21. A branch that started with (*ACCEPT) was not being recognized as one that
could match an empty string.
22. Corrected pcre2_set_character_tables() tables data type: was const unsigned
char * instead of const uint8_t *, as generated by pcre2_maketables().
23. Upgraded to Unicode 12.1.0.
24. Add -jitfast command line option to pcre2test (to make all the jit options
available directly).
25. Make pcre2test -C show if libreadline or libedit is supported.
26. If the length of one branch of a group exceeded 65535 (the maximum value
that is remembered as a minimum length), the whole group's length was
incorrectly recorded as 65535, leading to incorrect "no match" when start-up
optimizations were in force.
27. The "rightmost consulted character" value was not always correct; in
particular, if a pattern ended with a negative lookahead, characters that were
inspected in that lookahead were not included.
28. Add the pcre2_maketables_free() function.
29. The start-up optimization that looks for a unique initial matching
code unit in the interpretive engines uses memchr() in 8-bit mode. When the
search is caseless, it was doing so inefficiently, which ended up slowing down
the match drastically when the subject was very long. The revised code (a)
remembers if one case is not found, so it never repeats the search for that
case after a bumpalong and (b) when one case has been found, it searches only
up to that position for an earlier occurrence of the other case. This fix
applies to both interpretive pcre2_match() and to pcre2_dfa_match().
30. While scanning to find the minimum length of a group, if any branch has
minimum length zero, there is no need to scan any subsequent branches (a small
compile-time performance improvement).
31. Installed a .gitignore file on a user's suggestion. When using the svn
repository with git (through git svn) this helps keep it tidy.
32. Add underflow check in JIT which may occur when the value of subject
string pointer is close to 0.
33. Arrange for classes such as [Aa] which contain just the two cases of the
same character, to be treated as a single caseless character. This causes the
first and required code unit optimizations to kick in where relevant.

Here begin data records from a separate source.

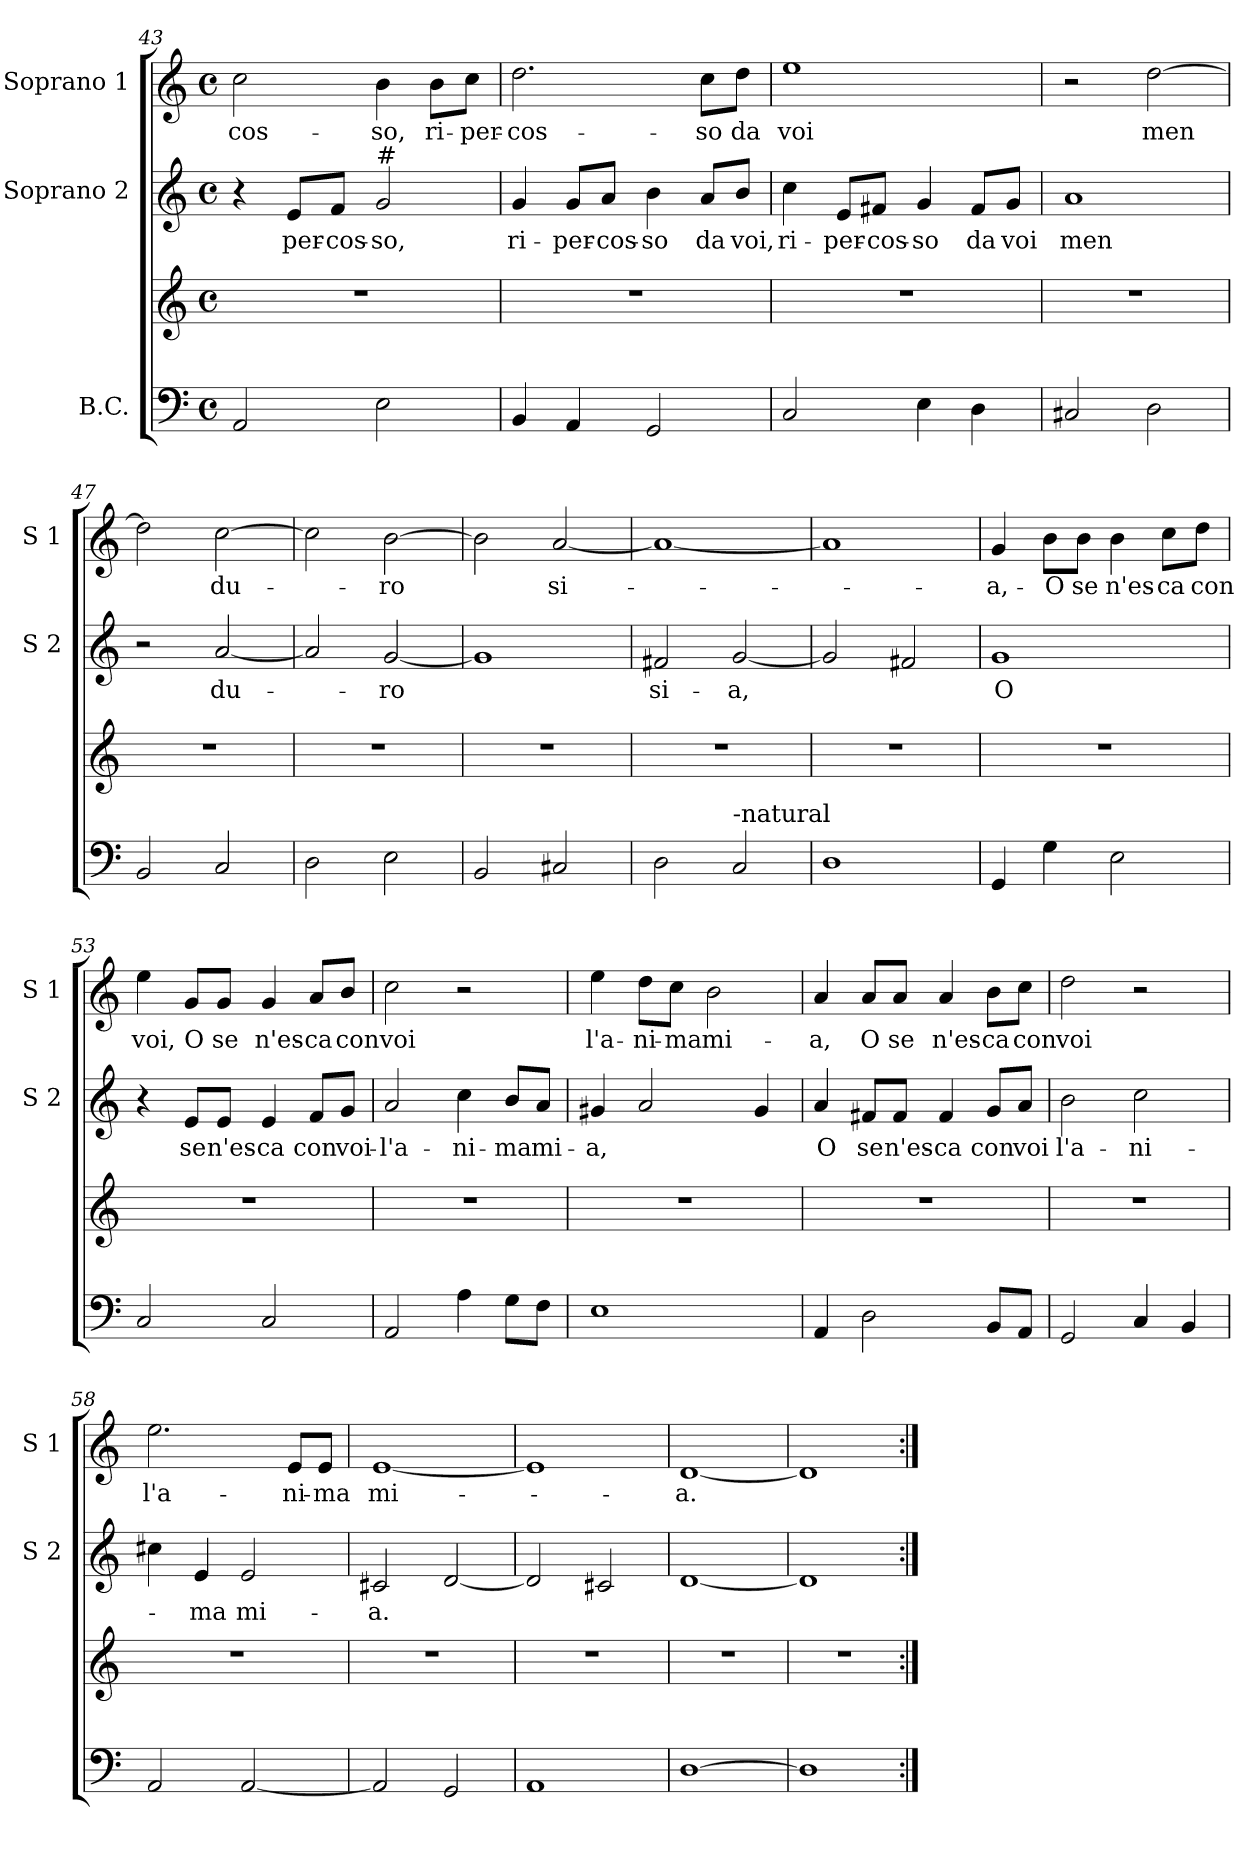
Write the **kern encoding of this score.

**kern	**kern	**kern	**text	**kern	**text
*part3	*part3	*part2	*part2	*part1	*part1
*staff4	*staff3	*staff2	*staff2	*staff1	*staff1
*I"B.C.	*	*I"Soprano 2	*	*I"Soprano 1	*
*	*	*I'S 2	*	*I'S 1	*
*clefF4	*clefG2	*clefG2	*	*clefG2	*
*k[]	*k[]	*k[]	*	*k[]	*
*C:	*C:	*C:	*	*C:	*
*M4/4	*M4/4	*M4/4	*	*M4/4	*
*met(c)	*met(c)	*met(c)	*	*met(c)	*
=43	=43	=43	=43	=43	=43
!	!	!	!	!	!LO:LY:b
2AA/	1r	4r	.	2cc\	-cos-
!	!	!	!LO:LY:b	!	!
.	.	8e/L	-per-	.	.
!	!	!	!LO:LY:b	!	!
.	.	8f/J	-cos-	.	.
!	!	!LO:TX:a:t=#	!	!	!
!	!	!	!LO:LY:b	!	!LO:LY:b
2E\	.	2g/	-so,	4b\	-so,
!	!	!	!	!	!LO:LY:b
.	.	.	.	8b\L	ri-
!	!	!	!	!	!LO:LY:b
.	.	.	.	8cc\J	-per-
=44	=44	=44	=44	=44	=44
!	!	!	!LO:LY:b	!	!LO:LY:b
4BB/	1r	4g/	ri-	2.dd\	-cos-
!	!	!	!LO:LY:b	!	!
4AA/	.	8g/L	-per-	.	.
!	!	!	!LO:LY:b	!	!
.	.	8a/J	-cos-	.	.
!	!	!	!LO:LY:b	!	!
2GG/	.	4b\	-so	.	.
!	!	!	!LO:LY:b	!	!LO:LY:b
.	.	8a/L	da	8cc\L	-so
!	!	!	!LO:LY:b	!	!LO:LY:b
.	.	8b/J	voi,	8dd\J	da
=45	=45	=45	=45	=45	=45
!	!	!	!LO:LY:b	!	!LO:LY:b
2C/	1r	4cc\	ri-	1ee	voi
!	!	!	!LO:LY:b	!	!
.	.	8e/L	-per-	.	.
!	!	!	!LO:LY:b	!	!
.	.	8f#X/J	-cos-	.	.
!	!	!	!LO:LY:b	!	!
4E\	.	4g/	-so	.	.
!	!	!	!LO:LY:b	!	!
4D\	.	8f#/L	da	.	.
!	!	!	!LO:LY:b	!	!
.	.	8g/J	voi	.	.
=46	=46	=46	=46	=46	=46
!	!	!	!LO:LY:b	!	!
2C#X/	1r	1a	men	2r	.
!	!	!	!	!	!LO:LY:b
2D\	.	.	.	[2dd\	men
!!LO:LB:g=z
=47	=47	=47	=47	=47	=47
2BB/	1r	2r	.	2dd\]	.
!	!	!	!LO:LY:b	!	!LO:LY:b
2C/	.	[2a/	du-	[2cc\	du-
=48	=48	=48	=48	=48	=48
2D\	1r	2a/]	.	2cc\]	.
!	!	!	!LO:LY:b	!	!LO:LY:b
2E\	.	[2g/	-ro	[2b\	-ro
=49	=49	=49	=49	=49	=49
2BB/	1r	1g]	.	2b\]	.
!	!	!	!	!	!LO:LY:b
2C#X/	.	.	.	[2a/	si-
=50	=50	=50	=50	=50	=50
!	!	!	!LO:LY:b	!	!
2D\	1r	2f#X/	si-	1a_	.
!LO:TX:a:t=-natural	!	!	!	!	!
!	!	!	!LO:LY:b	!	!
2C/	.	[2g/	-a,	.	.
=51	=51	=51	=51	=51	=51
1D	1r	2g/]	.	1a]	.
.	.	2f#X/	.	.	.
!!LO:LB:g=z
=52	=52	=52	=52	=52	=52
!	!	!	!LO:LY:b	!	!LO:LY:b
4GG/	1r	1g	O	4g/	-a,-
!	!	!	!	!	!LO:LY:b
4G\	.	.	.	8b\L	-O
!	!	!	!	!	!LO:LY:b
.	.	.	.	8b\J	se
!	!	!	!	!	!LO:LY:b
2E\	.	.	.	4b\	n'es-
!	!	!	!	!	!LO:LY:b
.	.	.	.	8cc\L	-ca
!	!	!	!	!	!LO:LY:b
.	.	.	.	8dd\J	con
=53	=53	=53	=53	=53	=53
!	!	!	!	!	!LO:LY:b
2C/	1r	4r	.	4ee\	voi,
!	!	!	!LO:LY:b	!	!LO:LY:b
.	.	8e/L	se	8g/L	O
!	!	!	!LO:LY:b	!	!LO:LY:b
.	.	8e/J	n'es-	8g/J	se
!	!	!	!LO:LY:b	!	!LO:LY:b
2C/	.	4e/	-ca	4g/	n'es-
!	!	!	!LO:LY:b	!	!LO:LY:b
.	.	8f/L	con	8a/L	-ca
!	!	!	!LO:LY:b	!	!LO:LY:b
.	.	8g/J	voi-	8b/J	con
=54	=54	=54	=54	=54	=54
!	!	!	!LO:LY:b	!	!LO:LY:b
2AA/	1r	2a/	-l'a-	2cc\	voi
!	!	!	!LO:LY:b	!	!
4A\	.	4cc\	-ni-	2r	.
!	!	!	!LO:LY:b	!	!
8G\L	.	8b/L	-ma	.	.
!	!	!	!LO:LY:b	!	!
8F\J	.	8a/J	mi-	.	.
=55	=55	=55	=55	=55	=55
!	!	!	!LO:LY:b	!	!LO:LY:b
1E	1r	4g#X/	-a,	4ee\	l'a-
!	!	!	!	!	!LO:LY:b
.	.	2a/	.	8dd\L	-ni-
!	!	!	!	!	!LO:LY:b
.	.	.	.	8cc\J	-ma
!	!	!	!	!	!LO:LY:b
.	.	.	.	2b\	mi-
.	.	4g#/	.	.	.
=56	=56	=56	=56	=56	=56
!	!	!	!LO:LY:b	!	!LO:LY:b
4AA/	1r	4a/	O	4a/	-a,
!	!	!	!LO:LY:b	!	!LO:LY:b
2D\	.	8f#X/L	se	8a/L	O
!	!	!	!LO:LY:b	!	!LO:LY:b
.	.	8f#/J	n'es-	8a/J	se
!	!	!	!LO:LY:b	!	!LO:LY:b
.	.	4f#/	-ca	4a/	n'es-
!	!	!	!LO:LY:b	!	!LO:LY:b
8BB/L	.	8g/L	con	8b\L	-ca
!	!	!	!LO:LY:b	!	!LO:LY:b
8AA/J	.	8a/J	voi	8cc\J	con
!!LO:LB:g=z
=57	=57	=57	=57	=57	=57
!	!	!	!LO:LY:b	!	!LO:LY:b
2GG/	1r	2b\	l'a-	2dd\	voi
!	!	!	!LO:LY:b	!	!
4C/	.	2cc\	-ni-	2r	.
4BB/	.	.	.	.	.
=58	=58	=58	=58	=58	=58
!	!	!	!	!	!LO:LY:b
2AA/	1r	4cc#X\	.	2.ee\	l'a-
!	!	!	!LO:LY:b	!	!
.	.	4e/	-ma	.	.
!	!	!	!LO:LY:b	!	!
[2AA/	.	2e/	mi-	.	.
!	!	!	!	!	!LO:LY:b
.	.	.	.	8e/L	-ni-
!	!	!	!	!	!LO:LY:b
.	.	.	.	8e/J	-ma
=59	=59	=59	=59	=59	=59
!	!	!	!LO:LY:b	!	!LO:LY:b
2AA/]	1r	2c#X/	-a.	[1e	mi-
2GG/	.	[2d/	.	.	.
=60	=60	=60	=60	=60	=60
1AA	1r	2d/]	.	1e]	.
.	.	2c#X/	.	.	.
=61	=61	=61	=61	=61	=61
!	!	!	!	!	!LO:LY:b
[1D	1r	[1d	.	[1d	-a.
=62	=62	=62	=62	=62	=62
1D]	1r	1d]	.	1d]	.
=:|!	=:|!	=:|!	=:|!	=:|!	=:|!
*-	*-	*-	*-	*-	*-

34. Improve the bitmap of starting bytes for positive classes that include wide
characters, but no property types, in UTF-8 mode. Previously, on encountering
such a class, the bits for all bytes greater than \xc4 were set, thus
specifying any character with codepoint >= 0x100. Now the only bits that are
set are for the relevant bytes that start the wide characters. This can give a
noticeable performance improvement.
35. If the bitmap of starting code units contains only 1 or 2 bits, replace it
with a single starting code unit (1 bit) or a caseless single starting code
unit if the two relevant characters are case-partners. This is particularly
relevant to the 8-bit library, though it applies to all. It can give a
performance boost for patterns such as [Ww]ord and (word|WORD). However, this
optimization doesn't happen if there is a "required" code unit of the same
value (because the search for a "required" code unit starts at the match start
for non-unique first code unit patterns, but after a unique first code unit,
and patterns such as a*a need the former action).
36. Small patch to pcre2posix.c to set the erroroffset field to -1 immediately
after a successful compile, instead of at the start of matching to avoid a
sanitizer complaint (regexec is supposed to be thread safe).
37. Add NEON vectorization to JIT to speed up matching of first character and
pairs of characters on ARM64 CPUs.
38. If a non-ASCII character was the first in a starting assertion in a
caseless match, the "first code unit" optimization did not get the casing
right, and the assertion failed to match a character in the other case if it
did not start with the same code unit.
39. Fixed the incorrect computation of jump sizes on x86 CPUs in JIT. A masking
operation was incorrectly removed in r1136. Reported by Ralf Junker.